Hall County officials could be waiting as long as two years for a permit to build the proposed Glades Reservoir.
The U.S. Army Corps of Engineers notified county officials late last week that it plans to conduct a more in-depth study of the effect of the 850-acre reservoir on the surrounding environment before issuing the permit.
When they submitted their permit application last month, county officials had hoped to have the permit in hand in 12 months.
The study, called an Environmental Impact Study, invites more public comment on the reservoir proposal and could lengthen the permitting process for the reservoir by up to two years, according to Billy Birdwell, a spokesman for the corps’ permitting offices in Savannah.
Commissioners say Glades is the first Georgia reservoir to be subjected to such a study. They say they will spend the next several weeks deciding how to react to the corps’ decision.
In a letter sent to Hall County Board of Commissioners Chairman Tom Oliver on Friday, the corps called for the study, stating that an initial review of the county’s application proved that the reservoir could be mired in controversy because of its relationship to Lake Lanier.
The county has proposed building Glades on Flat Creek, a tributary of the Chattahoochee River north of Lake Lanier.
Lanier is the main source of drinking water for Hall County and much of metro Atlanta. It has been at the center of water-rights litigation between Georgia, Florida and Alabama over the Apalachicola-Chattahoochee-Flint river basin for the last two decades.
Because the impact damming Flat Creek could have on Lake Lanier, the corps has called for the study, dubbed an Environmental Impact Study, before deciding whether Glades is an environmentally viable project.
The study will also involve an evaluation of the reservoir’s impact on the “human environment,” Birdwell said.
“We have determined that the proposed reservoir project will have significant impact on the human environment based on the level of controversy surrounding the project,” read a letter signed by Russell Kaiser, chief of the corps’ regulatory division in Savannah. “Specifically, significant controversy exists regarding the proposed reservoir and the potential adverse impacts on current/future operations of Lake Lanier.”
The corps’ letter charged the county with conducting a study that includes an analysis of how Glades could impact other proposed or “reasonably foreseeable reservoirs” within the river basin.
Corps officials have given the county the option of collaborating with other local officials planning reservoirs in the region.
The letter states the collaborative study could save the county money on Glades and would likely provide data that “may not be reasonably obtained by a single party (Environmental Impact Study).”
Ken Rearden, director of Public Works for Hall County, said the decision from the corps wasn’t unexpected, but it was a disappointment.

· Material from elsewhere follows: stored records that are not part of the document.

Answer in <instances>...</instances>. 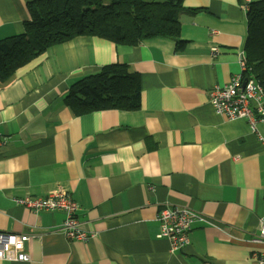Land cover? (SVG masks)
<instances>
[{
  "label": "crops",
  "instance_id": "crops-1",
  "mask_svg": "<svg viewBox=\"0 0 264 264\" xmlns=\"http://www.w3.org/2000/svg\"><path fill=\"white\" fill-rule=\"evenodd\" d=\"M32 1L0 0V40L25 32ZM259 1L184 0L182 48L166 38L130 47L78 37L0 81V232L31 237L28 262L0 264H257L264 124L253 132L218 115L210 95L243 73L248 7ZM117 63L140 75L141 108L76 116L71 86ZM60 187L94 238L69 241L62 212L15 201ZM165 206L205 219L180 252L159 238Z\"/></svg>",
  "mask_w": 264,
  "mask_h": 264
},
{
  "label": "trees",
  "instance_id": "trees-1",
  "mask_svg": "<svg viewBox=\"0 0 264 264\" xmlns=\"http://www.w3.org/2000/svg\"><path fill=\"white\" fill-rule=\"evenodd\" d=\"M184 0H34L21 35L0 40V81L49 49L78 37H98L134 47L157 38L181 40ZM247 71L264 88V0L249 5ZM140 75L127 64L104 66L71 86L67 106L76 116L141 108Z\"/></svg>",
  "mask_w": 264,
  "mask_h": 264
},
{
  "label": "built area",
  "instance_id": "built-area-1",
  "mask_svg": "<svg viewBox=\"0 0 264 264\" xmlns=\"http://www.w3.org/2000/svg\"><path fill=\"white\" fill-rule=\"evenodd\" d=\"M217 54L218 48L213 47L212 57H216ZM246 57L245 52L241 54L243 73L233 76L228 85L215 87L210 95V104L218 115L228 120H246L250 123L252 131L256 132V124H264V88L254 78H245ZM15 201L36 214L62 212L65 219L59 231L69 241L85 242L95 237V234L84 228L78 217L80 206L65 188L60 187L46 197L26 196ZM157 220L161 226L159 238L170 242L172 252H180L189 246L190 233L195 224L205 222L201 214L189 208L172 206H165L159 212ZM30 239L31 237L25 234L0 232V261L28 262L30 258L26 244ZM252 243L264 245V218ZM254 258L257 264H264V252L255 254Z\"/></svg>",
  "mask_w": 264,
  "mask_h": 264
},
{
  "label": "water",
  "instance_id": "water-1",
  "mask_svg": "<svg viewBox=\"0 0 264 264\" xmlns=\"http://www.w3.org/2000/svg\"><path fill=\"white\" fill-rule=\"evenodd\" d=\"M246 84V82L244 83V85Z\"/></svg>",
  "mask_w": 264,
  "mask_h": 264
}]
</instances>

Commissioners were also disappointed. They said Monday consultants on the project are supposed to return to the board in three weeks with a list of options for the board’s next step.

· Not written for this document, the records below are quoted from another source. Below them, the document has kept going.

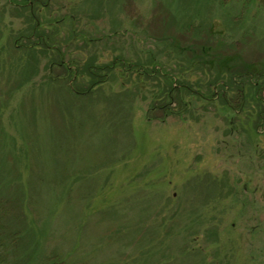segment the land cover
I'll list each match as a JSON object with an SVG mask.
<instances>
[{
	"label": "rangeland",
	"instance_id": "obj_1",
	"mask_svg": "<svg viewBox=\"0 0 264 264\" xmlns=\"http://www.w3.org/2000/svg\"><path fill=\"white\" fill-rule=\"evenodd\" d=\"M3 194L10 264H264V0H0Z\"/></svg>",
	"mask_w": 264,
	"mask_h": 264
},
{
	"label": "trees",
	"instance_id": "obj_2",
	"mask_svg": "<svg viewBox=\"0 0 264 264\" xmlns=\"http://www.w3.org/2000/svg\"><path fill=\"white\" fill-rule=\"evenodd\" d=\"M30 51H31V48H26L25 53H26V55H27L26 57L29 61H30V59H33V55H34ZM66 67H65L66 69L69 68V66H66ZM92 67H93L92 64L87 66V71L90 74H92V72H93L92 69L94 67L93 68ZM94 73H95V71H94ZM73 74H74V71H73ZM93 77L91 78L93 80L90 79V85L88 86V88H91L92 86H94L95 84L100 82L99 79H96ZM88 88L85 90H88ZM81 91H83V90H81ZM76 93H79V90H77ZM5 196H7V195L3 194V196H2L3 198H2L0 195V264H10L11 263V257H10L11 253L14 252V250L16 249V246L18 244V239H21L20 236H18V235H20L19 229H15V228L11 227L10 225L8 226L5 224L4 218H5L6 213H7L6 201L10 200L7 198L8 196L7 197H5ZM12 255L16 256L14 254H12ZM53 257H51V258H53ZM17 258H18L17 256H16V258L14 257V259H16V260H17ZM54 258L58 259L59 257L56 255V257H54ZM16 260H14L13 262L15 263ZM15 264H17V262ZM34 264H40V262H38V263L36 262Z\"/></svg>",
	"mask_w": 264,
	"mask_h": 264
}]
</instances>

“It’s just been kind of a shocker,” Commissioner Scott Gibbs said Monday. “...I just think we need to sit back and look at all the options instead of making a rash decision.”
Commissioner Ashley Bell said one of those options might be to return to the county’s original plan for a much smaller reservoir that would yield 6 million gallons of water per day.

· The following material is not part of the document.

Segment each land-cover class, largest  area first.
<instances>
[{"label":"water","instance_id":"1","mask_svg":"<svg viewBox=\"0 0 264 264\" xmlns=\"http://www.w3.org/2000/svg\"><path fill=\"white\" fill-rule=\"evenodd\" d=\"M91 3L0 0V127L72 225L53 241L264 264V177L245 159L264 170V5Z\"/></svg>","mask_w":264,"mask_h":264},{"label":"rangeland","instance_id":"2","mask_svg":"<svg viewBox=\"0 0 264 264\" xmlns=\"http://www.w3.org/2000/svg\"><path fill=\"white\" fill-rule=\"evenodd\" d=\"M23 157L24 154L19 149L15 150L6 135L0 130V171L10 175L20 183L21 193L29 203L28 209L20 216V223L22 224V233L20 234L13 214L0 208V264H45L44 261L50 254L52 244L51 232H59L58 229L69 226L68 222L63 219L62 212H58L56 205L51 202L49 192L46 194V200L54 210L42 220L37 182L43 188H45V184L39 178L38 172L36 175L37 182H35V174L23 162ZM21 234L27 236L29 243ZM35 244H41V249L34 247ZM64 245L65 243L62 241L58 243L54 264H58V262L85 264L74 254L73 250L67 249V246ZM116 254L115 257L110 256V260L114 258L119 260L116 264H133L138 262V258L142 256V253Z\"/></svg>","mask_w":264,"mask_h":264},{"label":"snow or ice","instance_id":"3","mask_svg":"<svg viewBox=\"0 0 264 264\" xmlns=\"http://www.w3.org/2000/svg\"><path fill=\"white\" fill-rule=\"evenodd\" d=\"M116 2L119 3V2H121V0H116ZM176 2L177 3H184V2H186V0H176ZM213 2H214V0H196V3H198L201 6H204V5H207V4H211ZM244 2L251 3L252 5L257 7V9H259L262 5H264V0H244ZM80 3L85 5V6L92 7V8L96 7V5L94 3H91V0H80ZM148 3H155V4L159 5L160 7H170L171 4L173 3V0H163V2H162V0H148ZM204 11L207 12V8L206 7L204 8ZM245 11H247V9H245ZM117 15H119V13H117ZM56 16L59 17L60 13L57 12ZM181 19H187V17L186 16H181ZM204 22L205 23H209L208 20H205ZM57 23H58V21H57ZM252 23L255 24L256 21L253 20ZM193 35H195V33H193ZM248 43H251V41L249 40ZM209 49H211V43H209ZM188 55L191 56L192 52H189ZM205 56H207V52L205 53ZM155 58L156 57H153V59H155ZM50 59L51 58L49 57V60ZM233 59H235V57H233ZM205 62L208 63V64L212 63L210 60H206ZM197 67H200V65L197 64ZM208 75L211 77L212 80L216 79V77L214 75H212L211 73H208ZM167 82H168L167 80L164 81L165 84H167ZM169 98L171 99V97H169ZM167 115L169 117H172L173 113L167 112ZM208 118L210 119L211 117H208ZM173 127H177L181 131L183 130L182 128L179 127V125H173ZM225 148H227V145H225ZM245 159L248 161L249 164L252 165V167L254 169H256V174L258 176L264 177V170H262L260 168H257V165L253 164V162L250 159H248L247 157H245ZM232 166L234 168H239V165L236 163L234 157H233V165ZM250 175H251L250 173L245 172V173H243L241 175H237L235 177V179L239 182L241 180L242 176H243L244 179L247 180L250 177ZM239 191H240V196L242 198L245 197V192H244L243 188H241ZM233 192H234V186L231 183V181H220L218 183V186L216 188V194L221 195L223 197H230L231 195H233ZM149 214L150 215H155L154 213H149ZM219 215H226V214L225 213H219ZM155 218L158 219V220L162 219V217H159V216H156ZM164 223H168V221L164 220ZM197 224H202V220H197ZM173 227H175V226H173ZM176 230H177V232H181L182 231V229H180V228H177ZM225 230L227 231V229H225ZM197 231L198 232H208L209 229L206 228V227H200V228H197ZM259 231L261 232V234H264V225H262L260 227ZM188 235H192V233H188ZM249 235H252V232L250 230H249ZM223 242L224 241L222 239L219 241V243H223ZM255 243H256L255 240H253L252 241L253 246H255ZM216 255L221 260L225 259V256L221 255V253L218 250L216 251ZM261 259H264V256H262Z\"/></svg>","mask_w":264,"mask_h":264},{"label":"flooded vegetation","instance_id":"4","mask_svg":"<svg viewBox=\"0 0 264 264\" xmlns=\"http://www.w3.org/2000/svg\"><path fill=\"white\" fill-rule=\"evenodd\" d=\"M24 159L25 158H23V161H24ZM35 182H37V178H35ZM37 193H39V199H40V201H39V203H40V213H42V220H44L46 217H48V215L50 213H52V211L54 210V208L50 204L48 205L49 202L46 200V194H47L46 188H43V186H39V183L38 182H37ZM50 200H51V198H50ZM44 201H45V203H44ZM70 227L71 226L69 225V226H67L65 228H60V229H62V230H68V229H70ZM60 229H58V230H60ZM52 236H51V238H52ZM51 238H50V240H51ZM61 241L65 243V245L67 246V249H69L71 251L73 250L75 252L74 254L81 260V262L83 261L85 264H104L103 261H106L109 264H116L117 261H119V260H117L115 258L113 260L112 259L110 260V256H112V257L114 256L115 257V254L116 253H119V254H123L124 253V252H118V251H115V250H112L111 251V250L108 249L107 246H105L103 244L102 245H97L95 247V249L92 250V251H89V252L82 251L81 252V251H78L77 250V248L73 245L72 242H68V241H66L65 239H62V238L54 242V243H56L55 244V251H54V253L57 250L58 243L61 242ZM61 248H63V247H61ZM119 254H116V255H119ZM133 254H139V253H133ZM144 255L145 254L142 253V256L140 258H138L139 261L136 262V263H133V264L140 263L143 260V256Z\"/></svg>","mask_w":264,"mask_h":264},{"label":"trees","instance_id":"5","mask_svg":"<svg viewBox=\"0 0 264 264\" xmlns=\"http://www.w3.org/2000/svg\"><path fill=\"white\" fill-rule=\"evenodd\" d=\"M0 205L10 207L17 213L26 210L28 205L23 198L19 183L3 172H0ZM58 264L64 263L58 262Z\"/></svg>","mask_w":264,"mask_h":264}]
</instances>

Bell said he has also asked Rearden to reconsider the county’s search for an engineer for the project.
The county is obligated to build a reservoir on the property as part of a zoning agreement with developers of the planned Glades Farm development, Bell said. The county would still be required to submit a separate application for the smaller reservoir.
“That would at least allow us to build the dam or start this project now,” Bell said.
But Chairman Tom Oliver said he wanted to pursue help from the governor’s office and congressional leaders before spending more money on a lengthy environmental study.
Oliver called the corps letter a “stall tactic.”
“I’m not willing to accept the fact that we’ve got to do this,” Oliver said. “I think there are other avenues that we need to pursue before we let a few people in Savannah shut down a whole project that could affect all of North Georgia.”